Other employers say they like the idea of checking the validity of Social Security numbers. They do so already, in a de facto manner, when quarterly reports arrive about mismatches with Social Security numbers, American Janitorial Services' Busby said. By then, those employees have left because they know they'll be found out.
Busby said checking Social Security numbers upfront would improve his chances of having a stable workforce.
Leroy Dowdy, chief executive officer of Tin Works in Scottsdale, feels the same way.
But he noted that the federal program doesn't catch identity theft, where a person uses another's name and Social Security number.
That is one of the shortcomings of the 10-year-old Basic Pilot Program, said Christopher Bentley, spokesman for the U.S. Bureau of Citizenship and Immigration Services, a branch of the Department of Homeland Security. To do that, the nation would need some sort of biometric identification system, he said.
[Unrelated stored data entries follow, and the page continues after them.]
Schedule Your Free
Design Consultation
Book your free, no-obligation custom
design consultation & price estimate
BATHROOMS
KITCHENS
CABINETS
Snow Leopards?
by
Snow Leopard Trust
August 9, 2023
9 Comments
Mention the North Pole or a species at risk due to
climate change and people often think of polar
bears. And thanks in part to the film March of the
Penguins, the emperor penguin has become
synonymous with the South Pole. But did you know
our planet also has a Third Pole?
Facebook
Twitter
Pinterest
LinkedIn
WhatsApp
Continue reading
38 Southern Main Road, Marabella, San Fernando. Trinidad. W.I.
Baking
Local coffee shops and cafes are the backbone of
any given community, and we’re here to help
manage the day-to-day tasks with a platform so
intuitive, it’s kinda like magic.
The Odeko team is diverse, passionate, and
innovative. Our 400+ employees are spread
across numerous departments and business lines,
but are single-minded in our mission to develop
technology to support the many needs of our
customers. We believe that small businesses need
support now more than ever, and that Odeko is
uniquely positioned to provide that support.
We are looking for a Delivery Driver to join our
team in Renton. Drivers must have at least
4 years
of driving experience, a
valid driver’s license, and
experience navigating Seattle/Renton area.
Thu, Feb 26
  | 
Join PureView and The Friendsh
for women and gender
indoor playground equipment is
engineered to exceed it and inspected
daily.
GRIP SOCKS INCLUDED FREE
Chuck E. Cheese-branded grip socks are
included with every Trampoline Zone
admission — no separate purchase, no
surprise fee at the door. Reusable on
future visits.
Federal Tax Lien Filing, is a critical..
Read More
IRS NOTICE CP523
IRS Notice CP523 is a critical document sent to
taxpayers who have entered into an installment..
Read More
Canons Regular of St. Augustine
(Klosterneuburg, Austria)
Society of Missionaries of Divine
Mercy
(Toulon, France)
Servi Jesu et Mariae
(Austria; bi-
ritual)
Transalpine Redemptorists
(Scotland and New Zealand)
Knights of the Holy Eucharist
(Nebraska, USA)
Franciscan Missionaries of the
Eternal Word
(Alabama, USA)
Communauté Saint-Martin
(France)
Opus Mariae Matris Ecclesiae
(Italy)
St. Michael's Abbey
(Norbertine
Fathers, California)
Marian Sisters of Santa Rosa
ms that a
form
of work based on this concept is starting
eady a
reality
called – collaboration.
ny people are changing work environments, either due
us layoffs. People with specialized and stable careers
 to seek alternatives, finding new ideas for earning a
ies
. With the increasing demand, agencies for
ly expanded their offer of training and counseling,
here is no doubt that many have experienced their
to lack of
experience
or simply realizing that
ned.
However, the program can detect fraudulent Social Security numbers in a snap.
"If someone were to go to a street corner and buy a Social Security number or a green card (indicating legal status to work), the system will catch them 100 percent of the time," he said.
The voluntary program has approximately 5,000 participants nationwide, with about 150 of those in Arizona.
"It allows honest employers to remain honest," Bentley said. "It lets them know that the new hires they're bringing on are legal to work in the United States."
An executive with Bar-S Foods Co. has been in the program since 2000 and says the program works effortlessly, without backups or time delays.
Marty Thompson, the Phoenix-based firm's vice president of human resources, demonstrated the system for lawmakers earlier this month. Senators had few questions about his firm's five-plus years of experience with the program.
Instead, they were more interested in hearing from business representatives why the program is flawed.
"It's not the philosophy of whether we should have this check," said state Sen. Barbara Leff, a Paradise Valley Republican. "It's whether we can make it work."
Thompson's testimony aside, lawmakers rejected a bill that would have required the check of Social Security numbers. Instead, they backed a bill that rounds up a list of various employment violations already on the books and added fines for violating them. That bill is stalled in the Senate and likely will make way for HB2823.